As infecções por poliomielite também ressurgiram devido a uma outra combinação de razões, dizem os analistas – desde a hesitação em vacinar até à redução das campanhas de imunização devido a conflitos ou crises de saúde globais, como a pandemia de COVID.

Muitas vezes, os pais recusam a administração de vacinas aos seus filhos por desconfiança, e as razões para esta desconfiança podem variar consoante a região.

Na África Subsariana, décadas de experiências médicas, por vezes controversas, contribuíram para a crença de que a região é um campo de testes para novas vacinas. Há também uma prevalência de teorias da conspiração de que as vacinas são um disfarce para substâncias que reduzem a população africana ou introduzem controlos satânicos no mundo.

A ideia de que as vacinas contra a poliomielite fazem parte de uma conspiração ocidental foi ainda mais alimentada no Paquistão quando surgiram relatos de que a agência norte-americana CIA organizou uma falsa campanha de vacinação contra a poliomielite para capturar o líder da Al-Qaeda, Osama bin Laden.

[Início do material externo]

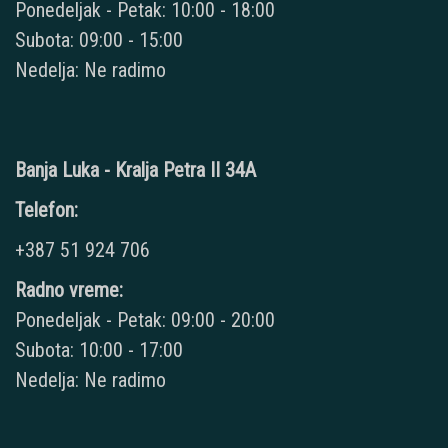
Ponedeljak - Petak: 10:00 - 18:00
Subota: 09:00 - 15:00
Nedelja: Ne radimo
Banja Luka - Kralja Petra II 34A
Telefon:
+387 51 924 706
Radno vreme:
Ponedeljak - Petak: 09:00 - 20:00
Subota: 10:00 - 17:00
Nedelja: Ne radimo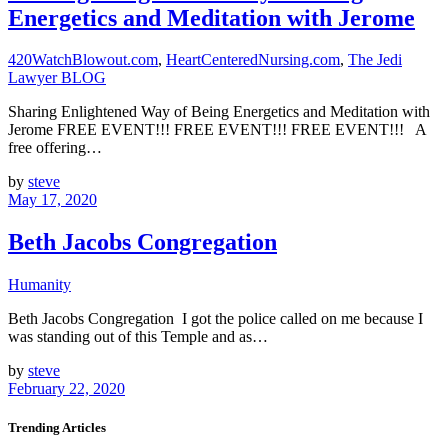
Energetics and Meditation with Jerome
420WatchBlowout.com
,
HeartCenteredNursing.com
,
The Jedi
Lawyer BLOG
Sharing Enlightened Way of Being Energetics and Meditation with
Jerome FREE EVENT!!! FREE EVENT!!! FREE EVENT!!! A
free offering…
by
steve
May 17, 2020
Beth Jacobs Congregation
Humanity
Beth Jacobs Congregation I got the police called on me because I
was standing out of this Temple and as…
by
steve
February 22, 2020
Trending Articles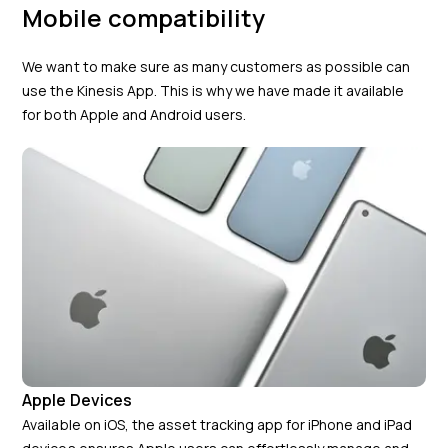
Mobile compatibility
We want to make sure as many customers as possible can
use the Kinesis App. This is why we have made it available
for both Apple and Android users.
Apple Devices
Available on iOS, the asset tracking app for iPhone and iPad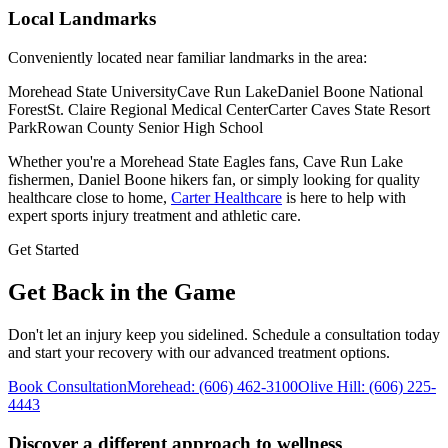
Local Landmarks
Conveniently located near familiar landmarks in the area:
Morehead State University
Cave Run Lake
Daniel Boone National
Forest
St. Claire Regional Medical Center
Carter Caves State Resort
Park
Rowan County Senior High School
Whether you're a
Morehead State Eagles fans, Cave Run Lake
fishermen, Daniel Boone hikers
fan, or simply looking for quality
healthcare close to home,
Carter Healthcare
is here to help with
expert sports injury treatment and athletic care
.
Get Started
Get Back in the Game
Don't let an injury keep you sidelined. Schedule a consultation today
and start your recovery with our advanced treatment options.
Book Consultation
Morehead
:
(606) 462-3100
Olive Hill
:
(606) 225-
4443
Discover a different approach to wellness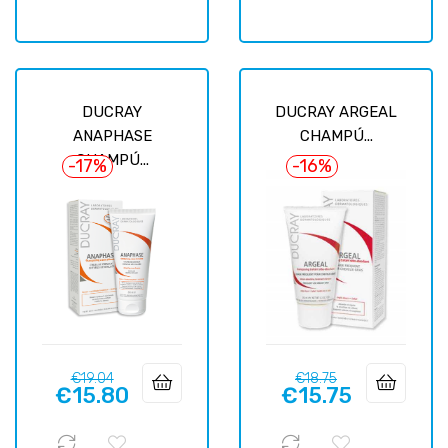
DUCRAY
DUCRAY ARGEAL
ANAPHASE
CHAMPÚ...
CHAMPÚ...
-17%
-16%
Regular
Price
Regular
Price
€19.04
€18.75
€15.80
€15.75
price
price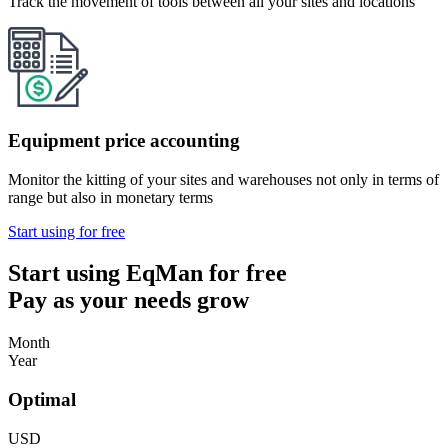
Track the movement of tools between all your sites and locations
Equipment price accounting
Monitor the kitting of your sites and warehouses not only in terms of
range but also in monetary terms
Start using for free
Start using EqMan for free
Pay as your needs grow
Month
Year
Optimal
USD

Outras razões comuns para a recusa incluem a falta de confiança na qualidade da vacina e o medo dos efeitos secundários.

Também tem havido uma lacuna geral nas campanhas de vacinação contra a poliomielite nos últimos anos. O conflito e a instabilidade política têm dificultado os esforços de vacinação em países como o Sudão, segundo a Organização Mundial da Saúde.

Muitos países também suspenderam ou adiaram campanhas de vacinação contra a poliomielite durante a pandemia de COVID-19 devido à restrição de movimentos, ao desvio de recursos e à interrupção da cadeia de abastecimento.

O aumento da mobilidade global, especialmente em países com transmissão contínua da poliomielite, também deu continuidade à propagação do vírus.